Profit Margin on Sales measures how much profit a company makes for every dollar of sales. It is calculated as Net Income divided by Sales. For Year 1, profit margin is (1,184 / 34,734) × 100 ≈ 3.41%. Year 2, (1,452 / 39,304) × 100 ≈ 3.69%. Year 3, (2,032 / 42,680) × 100 ≈ 4.76%. The increasing trend indicates improved efficiency in converting sales into net profit, possibly due to operational efficiencies or economies of scale.
Return on Assets (ROA) indicates how effectively the company uses its assets to generate profit. It is calculated as Net Income divided by Average Total Assets. The average assets over the period are necessary; for instance, Year 1 assets are 25,654, Year 2 assets are 27,385, and Year 3 assets are 29,903. The ROA for Year 1 is (1,184 / ((25,654 + 27,385)/2)) ≈ 4.53%. Year 2, (1,452 / ((27,385 + 29,903)/2)) ≈ 5.24%. Year 3, (2,032 / ((29,903 + 29,903)/2)) ≈ 6.79%. The rising ROA indicates that FedEx has become more efficient in using its assets to generate profits.
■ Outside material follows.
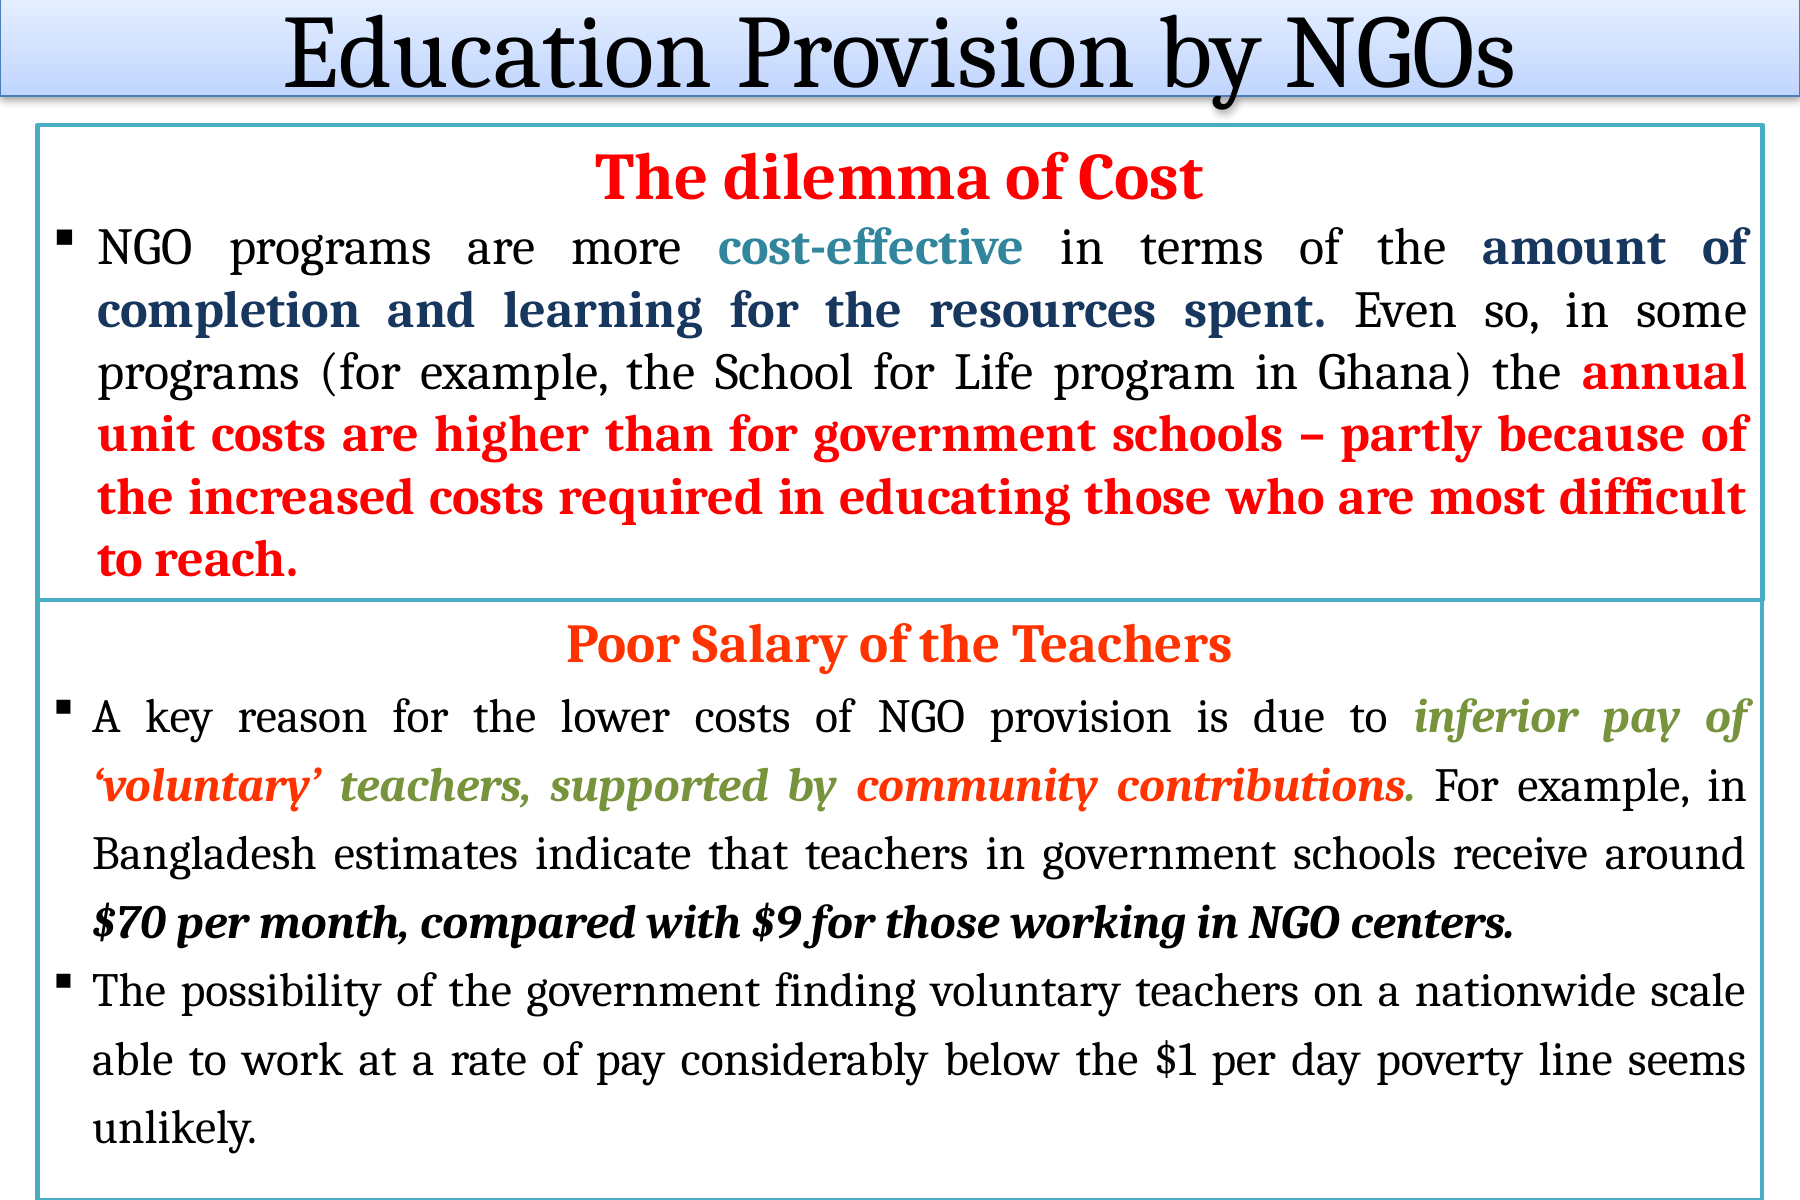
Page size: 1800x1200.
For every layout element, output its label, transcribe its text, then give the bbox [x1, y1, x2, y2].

Return on Equity (ROE) measures the profitability relative to shareholders’ equity. It is calculated as Net Income divided by Average Equity. Using the data, Year 1: (1,184 / ((15,654 + 15,220)/2)) ≈ 7.66%. Year 2: (1,452 / ((15,220 + 14,727)/2)) ≈ 9.94%. Year 3: (2,032 / ((14,727 + 14,727)/2)) ≈ 13.80%. The increasing ROE suggests that FedEx is generating greater profit from its shareholders’ investments over time.
Total Debt to Total Assets Ratio reveals the proportion of assets financed through debt. It is calculated as Total Debt divided by Total Assets. Year 1: (11,695 / 25,654) ≈ 45.58%. Year 2: (10,498 / 27,385) ≈ 38.36%. Year 3: (13,926 / 29,903) ≈ 46.56%. The decrease in Year 2 suggests improved leverage management, but the slight increase in Year 3 indicates a rising reliance on debt, which could pose financial risks.
Total Asset Turnover measures how efficiently the company uses its assets to generate sales. It is calculated as Sales divided by Average Assets. Year 1: 34,734 / ((25,654 + 27,385)/2) ≈ 1.36. Year 2: 39,304 / ((27,385 + 29,903)/2) ≈ 1.44. Year 3: 42,680 / ((29,903 + 29,903)/2) ≈ 1.43. Slight improvements over the years indicate improved efficiency in asset utilization.
In summary, FedEx has demonstrated improved profitability and efficiency over the three-year period, as reflected by rising profit margins, ROA, ROE, and asset turnover ratios. The debt ratio fluctuates, signaling potential concerns with rising leverage in Year 3. The company’s ability to generate increasing profits from assets and equity indicates operational strength. However, the rising debt levels in Year 3 should be monitored to ensure financial stability.